▸ PROBLEM REQUIREMENTS:
From the line containing "دلخواه تنظیم نمود." through the end of the entries, please repeat every line exactly and nothing more; the pictures do not belong in the copy.

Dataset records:
######

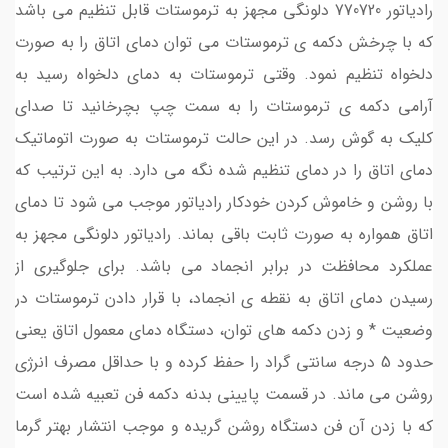
رادیاتور 770720 دلونگی مجهز به ترموستات قابل تنظیم می باشد
که با چرخش دکمه ی ترموستات می توان دمای اتاق را به صورت
دلخواه تنظیم نمود. وقتی ترموستات به دمای دلخواه رسید به
آرامی دکمه ی ترموستات را به سمت چپ بچرخانید تا صدای
کلیک به گوش رسد. در این حالت ترموستات به صورت اتوماتیک
دمای اتاق را در دمای تنظیم شده نگه می دارد. به این ترتیب که
با روشن و خاموش کردن خودکار رادیاتور موجب می شود تا دمای
اتاق همواره به صورت ثابت باقی بماند. رادیاتور دلونگی مجهز به
عملکرد محافظت در برابر انجماد می باشد. برای جلوگیری از
رسیدن دمای اتاق به نقطه ی انجماد، با قرار دادن ترموستات در
وضعیت * و زدن دکمه های توان، دستگاه دمای معمول اتاق یعنی
حدود 5 درجه سانتی گراد را حفظ کرده و با حداقل مصرف انرژی
روشن می ماند. در قسمت پایینی بدنه دکمه فن تعبیه شده است
که با زدن آن فن دستگاه روشن گریده و موجب انتشار بهتر گرما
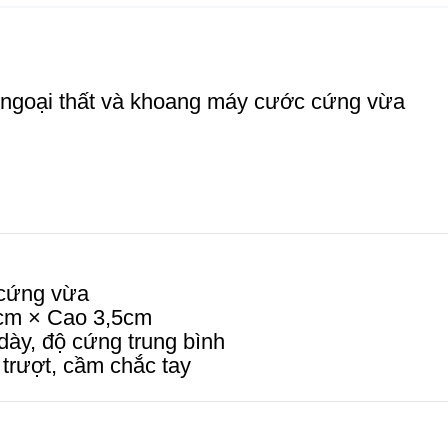
 ngoại thất và khoang máy cước cứng vừa
cứng vừa
cm × Cao 3,5cm
ày, độ cứng trung bình
trượt, cầm chắc tay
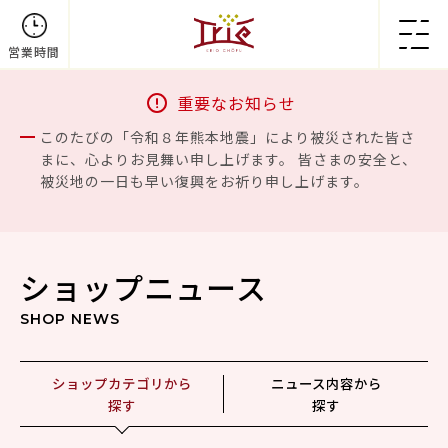
営業時間
重要なお知らせ
このたびの「令和８年熊本地震」により被災された皆さ
まに、心よりお見舞い申し上げます。 皆さまの安全と、
被災地の一日も早い復興をお祈り申し上げます。
ショップニュース
SHOP NEWS
ショップカテゴリから
ニュース内容から
探す
探す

######

▸ TASK RESPONSE:
دلخواه تنظیم نمود. وقتی ترموستات به دمای دلخواه رسید به
آرامی دکمه ی ترموستات را به سمت چپ بچرخانید تا صدای
کلیک به گوش رسد. در این حالت ترموستات به صورت اتوماتیک
دمای اتاق را در دمای تنظیم شده نگه می دارد. به این ترتیب که
با روشن و خاموش کردن خودکار رادیاتور موجب می شود تا دمای
اتاق همواره به صورت ثابت باقی بماند. رادیاتور دلونگی مجهز به
عملکرد محافظت در برابر انجماد می باشد. برای جلوگیری از
رسیدن دمای اتاق به نقطه ی انجماد، با قرار دادن ترموستات در
وضعیت * و زدن دکمه های توان، دستگاه دمای معمول اتاق یعنی
حدود 5 درجه سانتی گراد را حفظ کرده و با حداقل مصرف انرژی
روشن می ماند. در قسمت پایینی بدنه دکمه فن تعبیه شده است
که با زدن آن فن دستگاه روشن گریده و موجب انتشار بهتر گرما
 ngoại thất và khoang máy cước cứng vừa
cứng vừa
cm × Cao 3,5cm
ày, độ cứng trung bình
trượt, cầm chắc tay
営業時間
重要なお知らせ
このたびの「令和８年熊本地震」により被災された皆さ
まに、心よりお見舞い申し上げます。 皆さまの安全と、
被災地の一日も早い復興をお祈り申し上げます。
ショップニュース
SHOP NEWS
ショップカテゴリから
ニュース内容から
探す
探す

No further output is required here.